The second, related, assumption is that behaviors in animals are indicative of emotional states that are human-like. This logical leap has been made for decades (particularly in studies of fear). A freezing rat is said to be a fearful rat. In actually, we have no way of knowing (yet) whether a freezing rat is experiencing human like fear at all. Freezing is a fairly simple neurobiological reflex. It’s hard to equate it with human experiences of emotion. Like for example, the experience you might have when you hear that a plane has crashed and your lover was on it, or the feeling you might have when you’re walking down a dark alley and hear heavy footsteps behind you. Making the assumption that rat freezing is the same as one of those human experiences is a fairly large (and as I and others argue, problematic) logical leap.
The third assumption is that dogs’ behaviors differed with the toy dog because of emotion and not some other psychological state. But there are a number of other possibilities. For example, it’s possible that dogs were simply more interested in the toy dog because it was more complex or interesting or because it looked like a dog. It’s possible that the dogs wished to play with it themselves, or were confused because it emulated a dog without being one. Since the dogs were never tested with the objects and without the owner, or when the owner was not paying attention to the toy, none of these hypotheses can be excluded.

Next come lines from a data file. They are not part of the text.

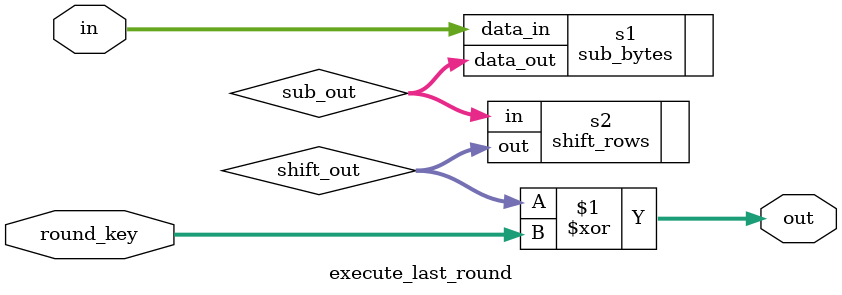
<source format=v>
module execute_last_round(input [127:0] in, input [127:0] round_key, output wire [127:0] out);

    wire [127:0] sub_out, shift_out;

    sub_bytes s1(.data_in(in), .data_out(sub_out));
    shift_rows s2(.in(sub_out), .out(shift_out));
    // Last round does not need mix_column

    assign out = shift_out ^ round_key;
    
endmodule
</source>
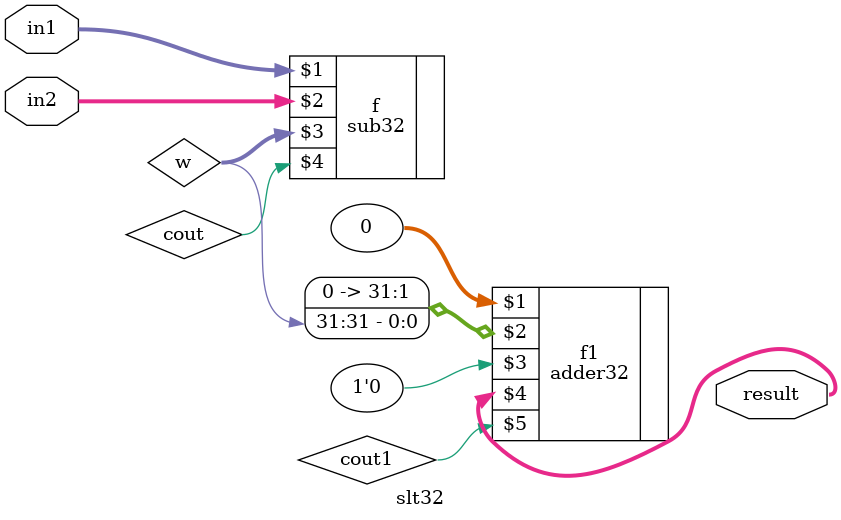
<source format=v>
module slt32(in1,in2,result);
	input [31:0] in1,in2;
	output [31:0] result;
	wire [31:0] w;
	wire cout,cout1;
	
	sub32 f(in1,in2,w,cout);
	/*if in1 > in2 , result is 0 otherwise 1 */
	adder32 f1(32'd0,{31'd0,w[31]},1'b0,result,cout1);

endmodule
</source>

So, can Fido feel jealous? Possibly. Humans have selectively breed dogs over thousands of years, creating modern day dog that is particularly responsive to human emotions, gestures, and eye-gaze. Some of these capacities are unmatched even in our closest genetic relatives—the nonhuman primates. Dogs also have fairly complex brains that may be capable of the computations needed for a complex socially oriented emotion like jealously.
But, based on this single study alone, the jealously jury is definitely still out.